JOB
Pick out each line below that contains the word "like".

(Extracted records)
________________________________________

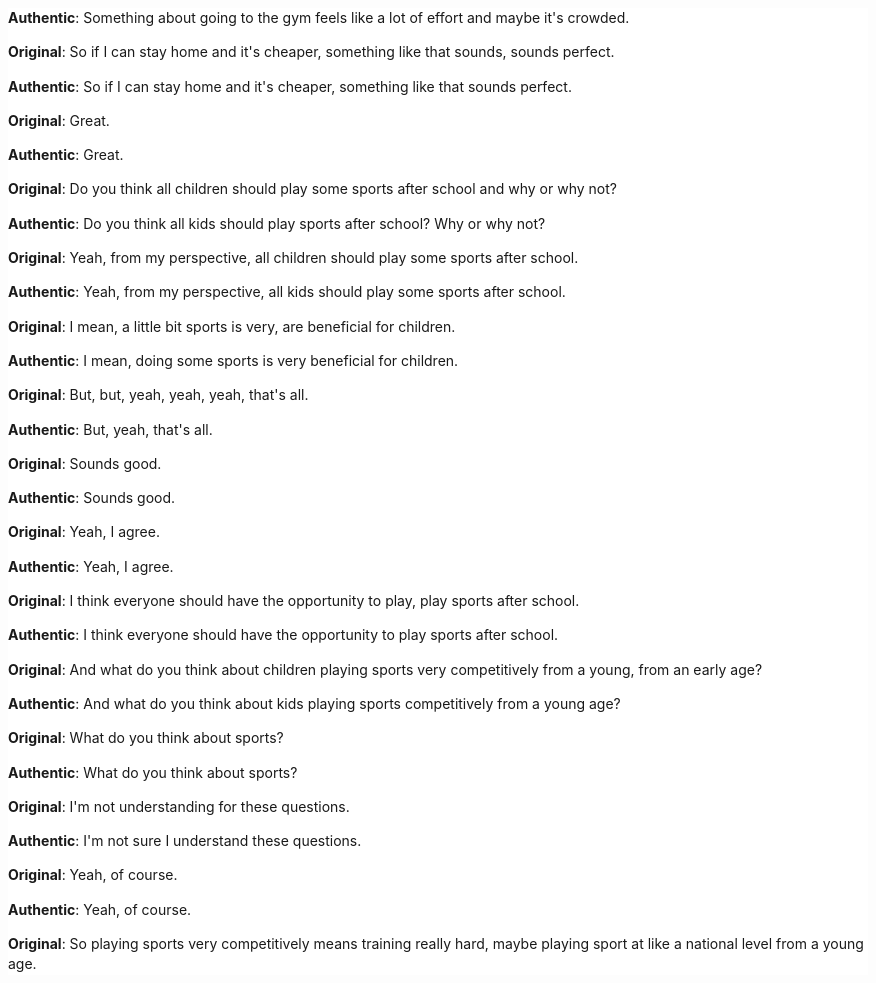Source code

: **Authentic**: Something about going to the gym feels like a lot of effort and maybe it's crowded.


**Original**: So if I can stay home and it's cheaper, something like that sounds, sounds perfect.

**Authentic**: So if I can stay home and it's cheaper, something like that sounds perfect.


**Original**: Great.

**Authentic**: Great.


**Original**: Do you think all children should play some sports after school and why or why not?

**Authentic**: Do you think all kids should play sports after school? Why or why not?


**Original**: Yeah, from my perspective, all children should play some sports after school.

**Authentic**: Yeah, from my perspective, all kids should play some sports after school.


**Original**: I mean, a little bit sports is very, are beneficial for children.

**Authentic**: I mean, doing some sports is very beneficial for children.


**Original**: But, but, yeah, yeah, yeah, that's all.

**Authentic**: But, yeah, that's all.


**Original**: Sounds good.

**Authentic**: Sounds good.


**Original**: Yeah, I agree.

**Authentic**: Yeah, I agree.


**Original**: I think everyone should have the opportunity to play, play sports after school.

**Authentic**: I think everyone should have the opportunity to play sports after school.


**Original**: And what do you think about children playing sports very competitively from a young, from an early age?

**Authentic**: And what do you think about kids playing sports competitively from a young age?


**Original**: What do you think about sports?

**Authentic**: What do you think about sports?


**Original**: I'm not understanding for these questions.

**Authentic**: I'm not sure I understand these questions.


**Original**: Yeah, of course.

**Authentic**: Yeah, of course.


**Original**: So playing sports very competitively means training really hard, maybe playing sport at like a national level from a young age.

________________________________________

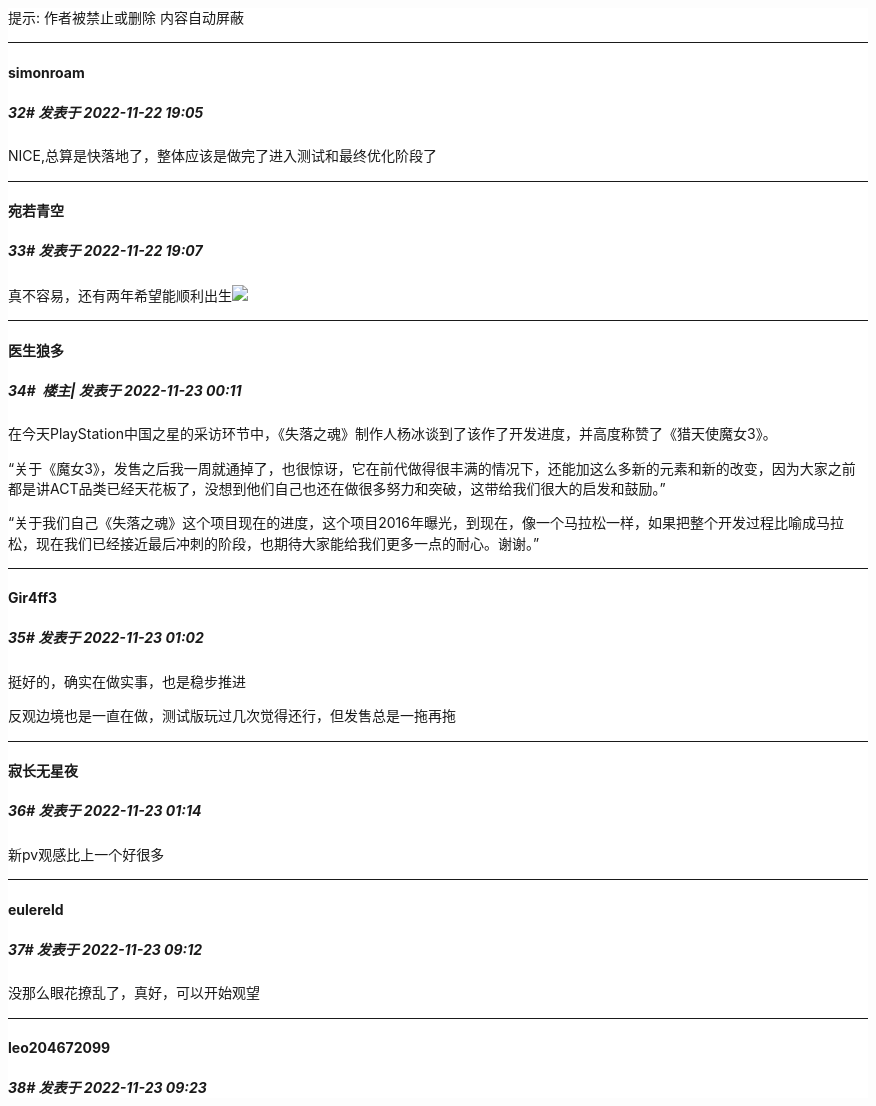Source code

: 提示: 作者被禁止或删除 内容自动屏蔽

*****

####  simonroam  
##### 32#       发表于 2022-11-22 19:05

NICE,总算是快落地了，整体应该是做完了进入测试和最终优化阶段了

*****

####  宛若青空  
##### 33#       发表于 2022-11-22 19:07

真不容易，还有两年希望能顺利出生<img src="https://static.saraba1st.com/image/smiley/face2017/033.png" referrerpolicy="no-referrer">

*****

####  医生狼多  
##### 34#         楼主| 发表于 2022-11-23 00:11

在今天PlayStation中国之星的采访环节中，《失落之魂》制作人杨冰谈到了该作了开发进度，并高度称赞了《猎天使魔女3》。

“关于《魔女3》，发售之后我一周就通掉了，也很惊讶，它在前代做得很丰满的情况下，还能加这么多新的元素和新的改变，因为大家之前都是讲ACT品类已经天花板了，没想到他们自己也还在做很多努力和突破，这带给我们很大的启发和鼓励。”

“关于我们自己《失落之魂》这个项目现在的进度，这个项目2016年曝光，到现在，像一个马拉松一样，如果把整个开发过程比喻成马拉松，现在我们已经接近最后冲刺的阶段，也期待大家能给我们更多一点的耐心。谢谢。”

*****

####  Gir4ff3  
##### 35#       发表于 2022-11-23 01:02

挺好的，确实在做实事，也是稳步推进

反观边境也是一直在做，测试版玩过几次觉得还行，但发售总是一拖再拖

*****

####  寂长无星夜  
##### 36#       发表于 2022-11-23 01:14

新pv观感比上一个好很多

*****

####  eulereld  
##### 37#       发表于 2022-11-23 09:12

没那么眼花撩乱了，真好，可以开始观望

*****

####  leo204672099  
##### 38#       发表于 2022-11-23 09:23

________________________________________

REPLY TO THE TASK
: **Authentic**: Something about going to the gym feels like a lot of effort and maybe it's crowded.
**Original**: So if I can stay home and it's cheaper, something like that sounds, sounds perfect.
**Authentic**: So if I can stay home and it's cheaper, something like that sounds perfect.
**Original**: So playing sports very competitively means training really hard, maybe playing sport at like a national level from a young age.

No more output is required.